幼いころに主人公と離れ離れになり、久しぶりに会えば忘れていてショックで嫌がらせをする令嬢です。婚約者を寝盗られるより、自分は覚えているのに主人公が覚えてないことにより、かわいさ余って憎さ百倍で嫌がらせをするという。
えっ?私が、天使のレイチェル様を悪役にする?そんなの絶対に嫌だ!
この『きみラタ』を思い出した時に、記憶量の多さに気絶しそうになりましたが、レイチェル様がそばにいたので必死に耐えました。
今後、どんなことがあっても「この時の私が一番頑張った」と言い張れます。
翌日、母様の両親が来ました。
母様が父様と離婚するので、迎えに来て欲しいと手紙を出したそうです。
ゲーム設定だと、父様と愛し合っていたので結婚を反対された母様は家を捨てたはずですが。
家を捨てても母様を迎えに来るってことは?
そうだ、思い出した。
数日前、母様が実家に帰っていたことを。
家を捨てたのに帰るってことは相当な理由があるはずだ。
確か、父様が言ってた。
母様の兄弟が、事故で全員死んだって。怖いな、乙女ゲーム。
それはともかく。
それで、もう少しあの記憶を記憶から引き出す。
母様を迎えに来る理由。それは、私です。
私を男爵家の駒として迎えに来たのでしょう。
母様は、すでに傷もので利用価値がない。私は、まだ利用価値がある。
それなら、迎えに来た理由も納得する。
この人たちは、私を駒にして利用する気だ。
父様と母様・母様の両親に旦那様が入って話し合いをしている。
私は大人しく話を聞いているだけ。
そして、私に父様と母様どちらについて行くのか旦那様が訊いてきた。
母様は、「もちろん、私と行くでしょ。

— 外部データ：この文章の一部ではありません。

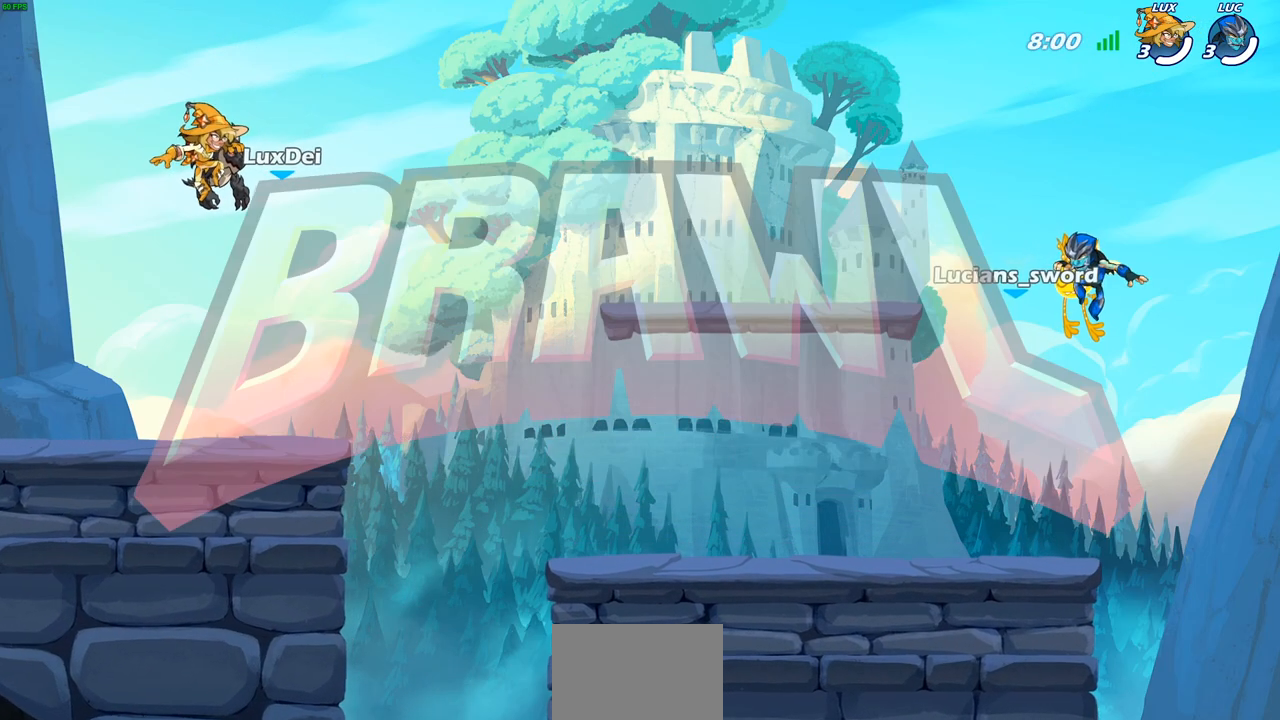
{"dt_ms": 500, "buttons": ["SELECT"], "left_stick": "center", "events": [[167, "SELECT", "up"], [383, "SELECT", "down"]]}
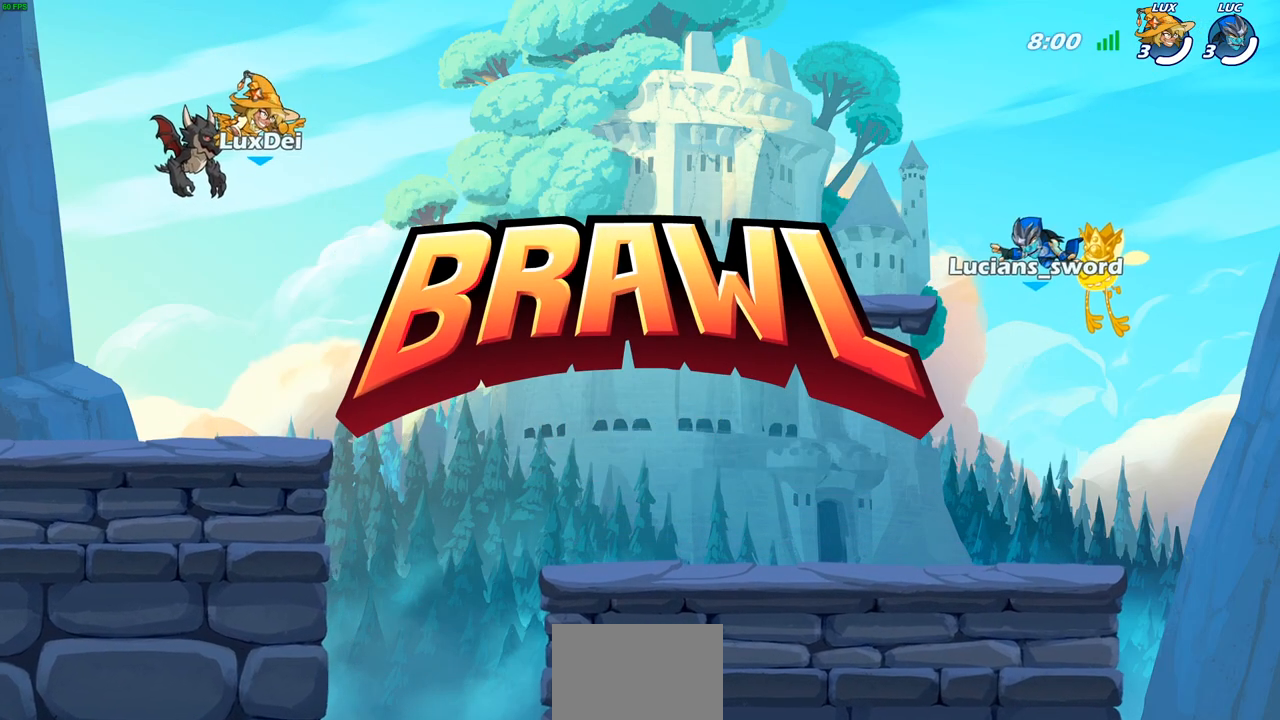
{"dt_ms": 500, "buttons": ["SELECT"], "left_stick": "center", "events": []}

今より、贅沢できるわよ」
母様、今まで私この状況に文句を言ったことがありませんが?
どうして、そう自信満々に言えるのですか?
母様と行くと私は、確実にビッチ系ヒロインになってしまいます。
好き好んで、誰がビッチになるか!
「父様といる。男爵家の駒として利用されるなんてお断り」
すかさず旦那様は、
「やはり、チェダー家の娘だな。自分の置かれた状況を理解して、それを理由に断るとは。この娘は、この家に自分の意思でしっかりと残ると言った。さて、帰られよ」
旦那様は、警備の者たちに言って母様とその両親たちを追い出しました。
私が、母様について行くと思っていた天使レイチェル様は、私に当分離れませんでした。寝るのも一緒です。